The mission from the Intensive Care is to improve the care of critically ill patients through translational and clinical research. We achieve this in close collaboration with (inter)national partners.

About our department

Our research

Our research is initiated by principal investigators (PIs) who have completed a PhD and are staff members of our department. The PIs form a research group together with research nurses and young investigators. They meet monthly to discuss new research lines, which are then discussed with the department’s management team to evaluate adherence to research strategy and financial support. Upon approval, the clinical research coordinator and the clinical ethicist approve the necessary administrative procedures before admitting the study protocol to METC. 

The daily coordination and organization of scientific research is performed by research nurses, one of which is the coordinator. The PIs and research nurses provide guidance and support to all researchers in conducting clinical research. The research nurses ensure that an investigator site file or trial master file is established for each research project.

Experimental research takes place in the Laboratory for Translational Intensive Care Medicine located in the medical faculty. It is coordinated by prof. Can Ince.

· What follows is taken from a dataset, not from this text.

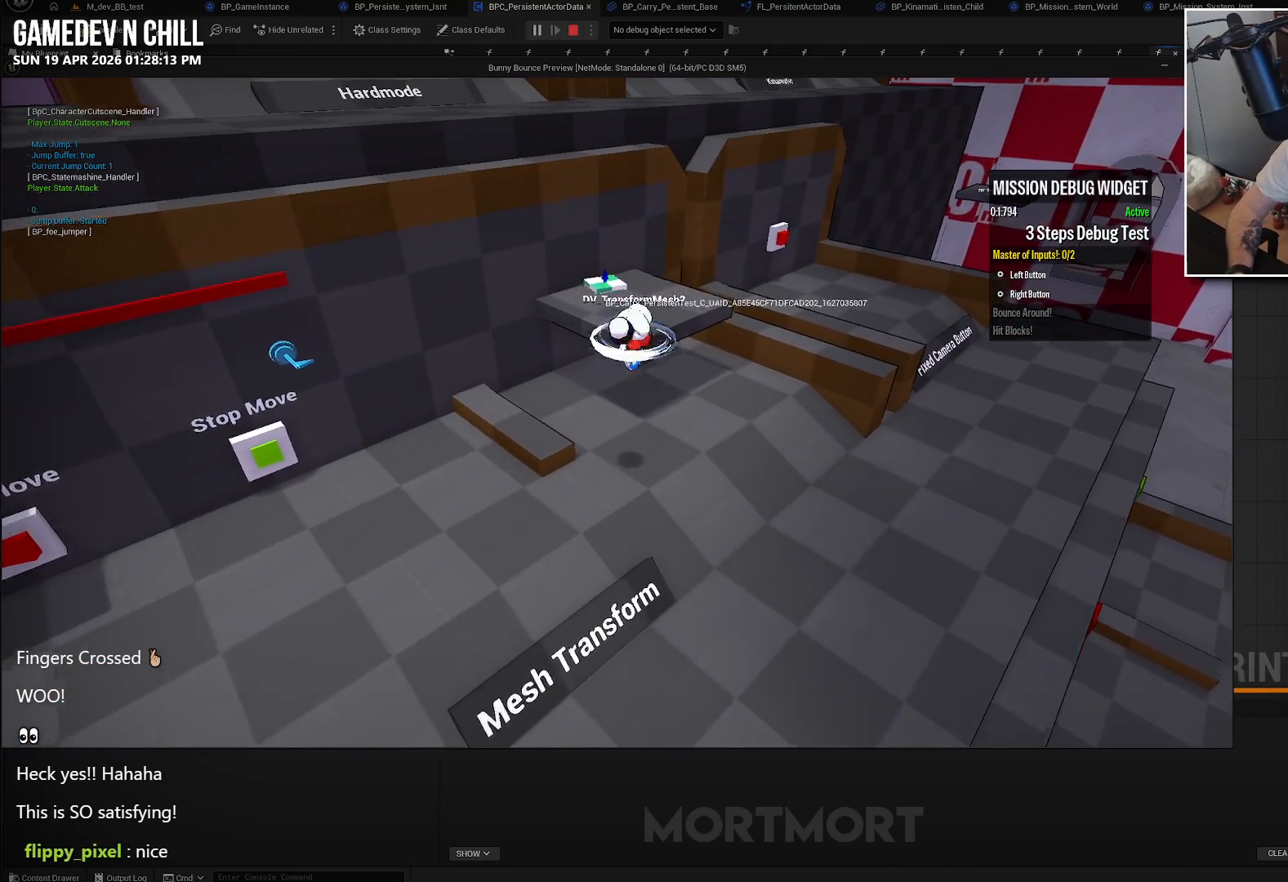
{"buttons": [], "left_stick": "center", "right_stick": "right", "events": [[200, "right_stick", "up-right"], [367, "left_stick", "center"], [417, "right_stick", "center"], [467, "right_stick", "right"]]}
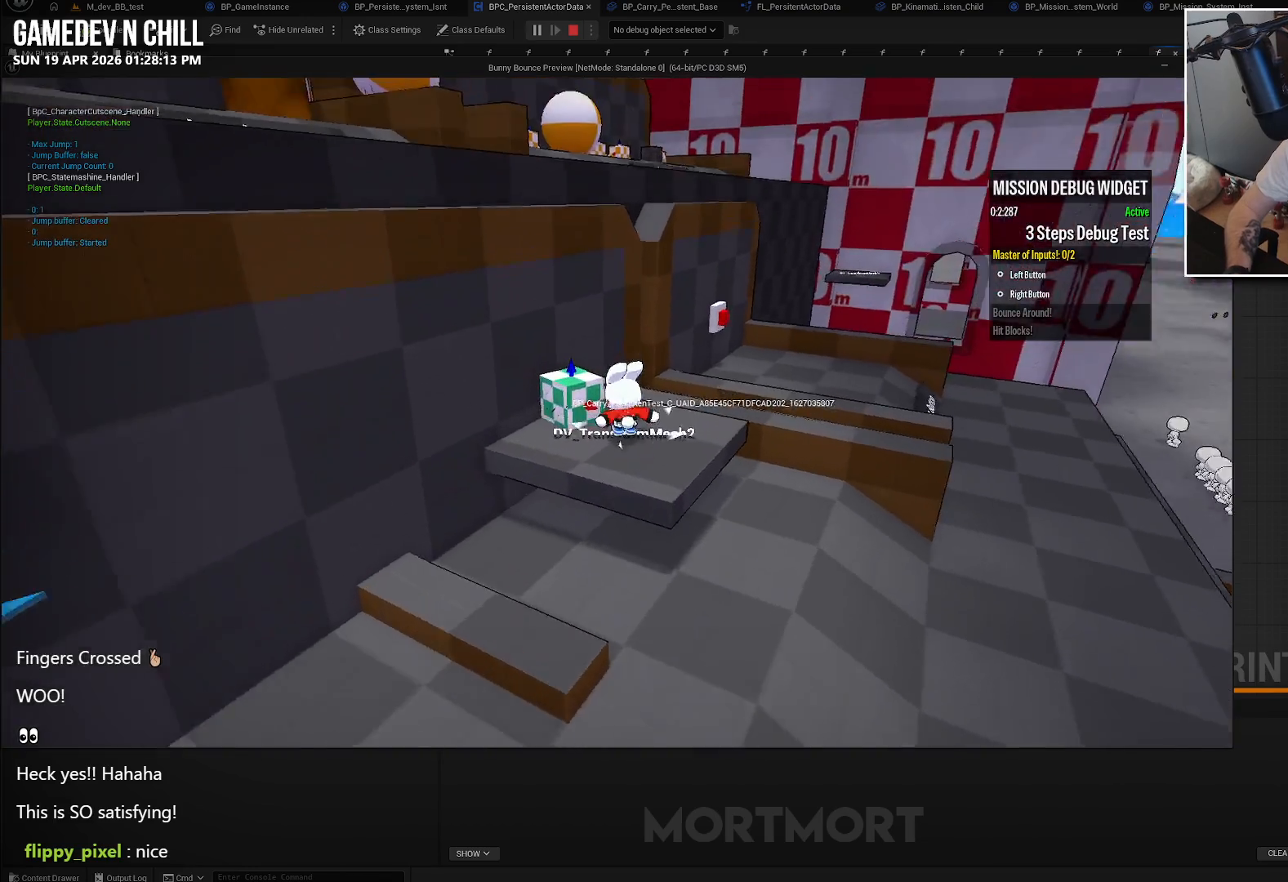
{"buttons": [], "left_stick": "up-left", "right_stick": "center", "events": [[100, "right_stick", "center"], [383, "left_stick", "up-left"]]}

Our research focuses on four areas:

A) Shock, sepsis and microcirculation 
B) Mechanical support of ventilation and circulation in the critically ill
C) Brain injury and brain dysfunction
D) Outcomes and ethics

Shock, sepsis and microcirculation 

The cardiovascular system is the prime physiological compartment responsible for oxygen transport to the tissues to meet their metabolic demands in support of organ function. That is why its injury and failure form a life-threating event directly related to mortality and morbidity in intensive care. The cardiovascular system is especially compromised in states of shock (e.g. cardiogenic, obstructive, hemorrhagic and septic shock) which readily occurs during or prior to intensive care requiring resuscitation (e.g. fluid, vasoactive compounds and blood transfusion). It is especially complicated in states of inflammation and infection, the most severe form of which is sepsis. The treatment and containment of sepsis and septic shock form the largest challenge, and this is studied by our group. The treatment of infection through adequate antibiotic therapy and containment and modulation of the immune response to sepsis also forms another part of this research line. We will continue our investigations focused on metabolic (e.g. lactate) and tissue oxygenation, and we will monitor resuscitation with different approaches to improve outcomes in our ICU patients

Mechanical support of ventilation and circulation in the critically ill

Extracorporeal organ support (ECOS) includes both venous-arterial and venous-venous extracorporeal membrane oxygenation (vv- and va-ECMO), and mechanical ventilation forms a core clinical competency and expertise in our department. We have a long track record of research into the mechanical ventilation of lungs, introducing new concepts (e.g. the open lung concept) and technologies (electrical impedance tomography; EIT) to investigate and support the failing lung. Lung injury induced by mechanical ventilation and infection form the subject matter of this line of research. Our department is a national referral centre for ECMO and, together with the Departments of Neonatal and Pediatric ICU, form an ECMO Academic Center of Excellence (ACE) at the Erasmus MC. Our department has engaged this research line on the mechanical support of ventilation and circulation in the critically ill in support of these clinical activities. Oxygenation and decarboxylation can be changed extremely rapidly by the ECMO system, and we study ischemia-reperfusion injury, especially in out-of-hospital cardiac arrest patients. We will perform a nationwide study equipping all four Helicopter Emergency Medical Services (HEMS) with ECPR in a stepped-wedge design (On-Scene Study).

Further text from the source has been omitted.